**COMPLETE THE FOLLOWING**
1. In the profile of Joe Wray, write out the stretch from "Growing up outside" through "musicals and plays." word for word.
2. According to the profile of Joe Wray, in what year did Wray move to Tryon?
3. Name every person whose words the profile of Joe Wray quotes directly.

━━ GIVEN PASSAGE

Growing up outside Richmond, Virginia, Wray was an arts lover from his early days, going to films, putting on plays in his backyard, and singing on a local radio show. He pursued his love of music and theater throughout his higher education and as he built his teaching career, sponsoring drama clubs, teaching theater classes, and producing student musicals and plays.  

 

While assistant to the president of Bluefield Junior College in Virginia, Wray fed another passion as sponsor for the college’s international students.  He organized field trips to places such as Washington, DC. “We loved having international students in our home,” says his wife, Frances Wray. “It was part of Joe’s desire to connect with people, to build bridges.”  

 

Moving to Tryon in 1974, Wray taught at Tryon High and often gave students glimpses of the world beyond their small town.  Heather Chestnut, currently on the CTF board, says he arrived in class one Monday with bagels after a weekend trip to New York. “He told us stories of Broadway shows, and he made me even more determined to have my own New York City experience.”  

 

In the mid 1970s, Wray became Community Schools coordinator, a program that sought to link school and community resources in new ways. Wray was a natural fit for this position, not least because it provided fertile ground for his greatest strength: dreaming up new ideas.  “He was the idea man,” says Clara Rogers,  a colleague whom he brought onto the first CTF board. “He was always throwing ideas around, always open to everything.”  

 

Geoffrey Tennant, another colleague and also on that first CTF board, agrees. “He tilled the field while others came behind to sow the seeds.” Tennant says Wray was a dreamer as opposed to a more concrete thinker. “Joe had a different world view. It’s good to have people around you like that—it challenges you to find what is valuable about the way they think.”

━━━━
━━ MATERIAL SHOWN

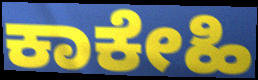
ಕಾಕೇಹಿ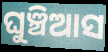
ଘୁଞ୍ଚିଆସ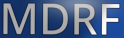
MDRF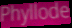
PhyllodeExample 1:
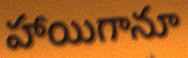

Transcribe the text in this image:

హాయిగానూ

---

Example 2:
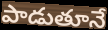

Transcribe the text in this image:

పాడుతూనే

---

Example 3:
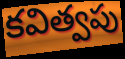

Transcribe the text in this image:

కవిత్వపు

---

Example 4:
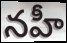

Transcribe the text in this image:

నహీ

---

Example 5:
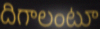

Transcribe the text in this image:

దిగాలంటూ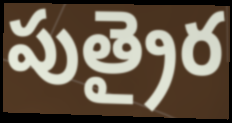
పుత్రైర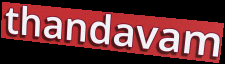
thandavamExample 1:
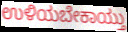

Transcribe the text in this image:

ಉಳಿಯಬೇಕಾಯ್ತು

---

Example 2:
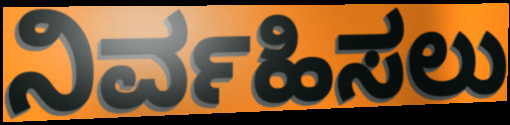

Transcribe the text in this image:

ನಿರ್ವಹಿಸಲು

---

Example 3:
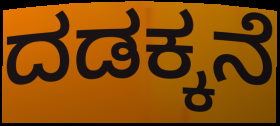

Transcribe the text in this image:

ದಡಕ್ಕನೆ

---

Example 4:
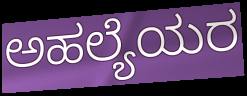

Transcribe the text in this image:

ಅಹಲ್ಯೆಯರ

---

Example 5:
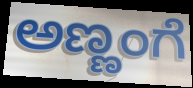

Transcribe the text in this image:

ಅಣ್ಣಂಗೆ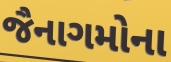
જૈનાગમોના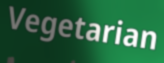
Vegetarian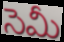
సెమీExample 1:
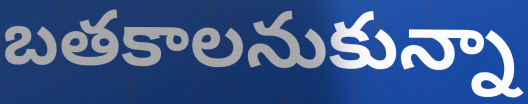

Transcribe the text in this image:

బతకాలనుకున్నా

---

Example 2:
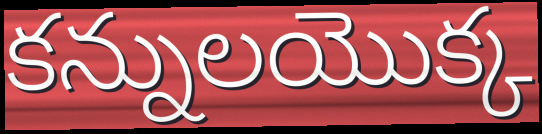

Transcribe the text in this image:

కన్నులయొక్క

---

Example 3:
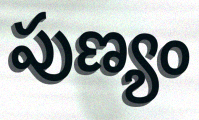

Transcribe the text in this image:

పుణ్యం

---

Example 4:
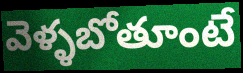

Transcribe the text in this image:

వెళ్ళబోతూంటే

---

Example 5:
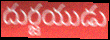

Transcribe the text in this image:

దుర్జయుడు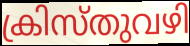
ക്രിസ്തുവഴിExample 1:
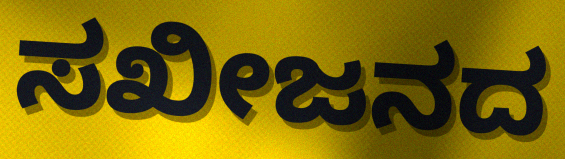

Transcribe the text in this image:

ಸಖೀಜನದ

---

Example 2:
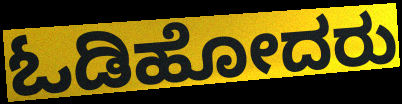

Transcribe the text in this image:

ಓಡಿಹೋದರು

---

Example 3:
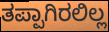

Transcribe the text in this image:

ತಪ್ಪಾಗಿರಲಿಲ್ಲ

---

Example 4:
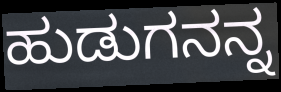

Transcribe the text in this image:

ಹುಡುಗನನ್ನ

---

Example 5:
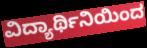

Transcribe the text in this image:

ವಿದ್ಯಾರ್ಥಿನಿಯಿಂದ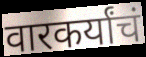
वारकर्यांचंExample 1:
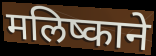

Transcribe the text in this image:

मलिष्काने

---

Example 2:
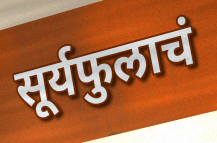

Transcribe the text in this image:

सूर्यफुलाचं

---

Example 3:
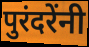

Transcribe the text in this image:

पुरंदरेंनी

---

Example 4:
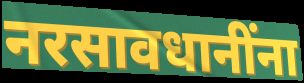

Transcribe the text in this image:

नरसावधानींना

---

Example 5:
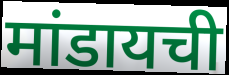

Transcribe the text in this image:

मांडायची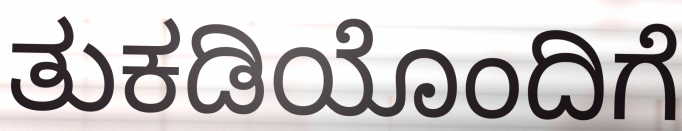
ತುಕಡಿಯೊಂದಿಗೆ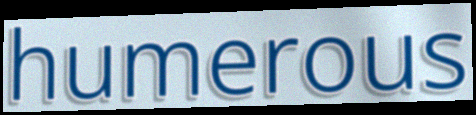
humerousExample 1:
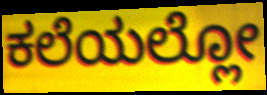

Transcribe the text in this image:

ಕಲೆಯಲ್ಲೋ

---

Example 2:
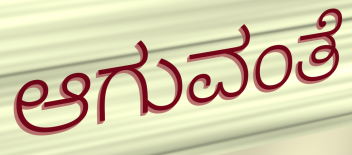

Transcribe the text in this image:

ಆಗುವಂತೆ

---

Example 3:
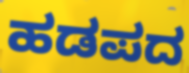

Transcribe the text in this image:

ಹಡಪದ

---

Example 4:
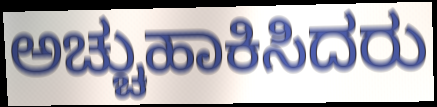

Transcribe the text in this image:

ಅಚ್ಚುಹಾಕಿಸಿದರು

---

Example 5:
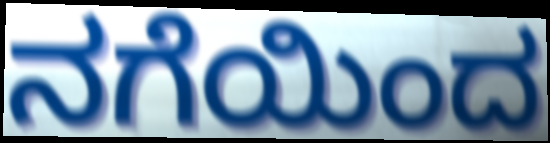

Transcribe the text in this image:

━━━━

**FULL ANSWERS**
1.
Growing up outside Richmond, Virginia, Wray was an arts lover from his early days, going to films, putting on plays in his backyard, and singing on a local radio show. He pursued his love of music and theater throughout his higher education and as he built his teaching career, sponsoring drama clubs, teaching theater classes, and producing student musicals and plays.

2. 1974

3. Frances Wray, Heather Chestnut, Clara Rogers, Geoffrey Tennant